Should've Let Go
Jackson Wang
"HOW (2023)" lands as a brooding, electronic-leaning BIGBANG cut that trades the group's old festival maximalism for a more interior, late-career ache. The production leans on cavernous synth pads, a restrained trap-adjacent kick, and negative space that lets G-Dragon and T.O.P's lower registers smolder rather than detonate. Emotionally it sits in the residue of a relationship's collapse — the title's interrogative posture ("how could this happen, how do I go on") threading regret and disbelief through every hook. Taeyang's vocal, when it arrives, supplies the wounded melodic center, his falsetto cracking the cold surface with warmth.
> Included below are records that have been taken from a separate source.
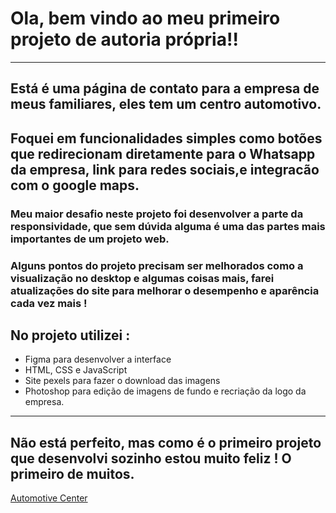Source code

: # Ola, bem vindo ao meu primeiro projeto de autoria própria!!
---------------------------------------------------------------------------------------------------------------------------------------------------
## Está é uma página de contato para a empresa de meus familiares, eles tem um centro automotivo.
Foquei em funcionalidades simples como botões que redirecionam diretamente para o Whatsapp da empresa, link para redes sociais,e integracão com o google maps.
---------------------------------------------------------------------------------------------------------------------------------------------------
### Meu maior desafio neste projeto foi desenvolver a parte da responsividade, que sem dúvida alguma é uma das partes mais importantes de um projeto web.

### Alguns pontos do projeto precisam ser melhorados como a visualização no desktop e algumas coisas mais, farei atualizações do site para melhorar o desempenho e aparência cada vez mais !

## No projeto utilizei : 

* Figma para desenvolver a interface
* HTML, CSS e JavaScript
* Site pexels para fazer o download das imagens
* Photoshop para edição de imagens de fundo e recriação da logo da empresa.
---------------------------------------------------------------------------------------------------------------------------------------------------
## Não está perfeito, mas como é o primeiro projeto que desenvolvi sozinho estou muito feliz !  O primeiro de muitos.

[Automotive Center](https://jailsonvicente.github.io/AutomotiveCenter/)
Lyrically it's confessional and self-implicating, less about blame than the vertigo of waking into absence. Culturally it carries the weight of BIGBANG's diminished lineup and controversies, so any 2023-era release reads as elegy for their own mythos as much as for a lover. It's music for the drive home at 2 a.m., headlights smearing across wet asphalt, the kind of song you play when you want company in your numbness rather than a way out of it. The maturity is the point: swagger has curdled into survival.
slow
2020s
cold, cavernous, smoldering
South Korea
K-Pop, Electronic. Trap-Pop. brooding, melancholic. Opens in cold numbness, lets regret seep in gradually through the hook, and never resolves — it stays in the vertigo. energy 4. slow. danceability 4. valence 2. vocals: smoldering, wounded, low, falsetto-cracking, confessional. production: cavernous synth pads, restrained trap kick, negative space, minimalist. texture: cold, cavernous, smoldering. acousticness 1. era: 2020s. South Korea. A drive home at 2 a.m. when you want company in your numbness rather than a way out of it.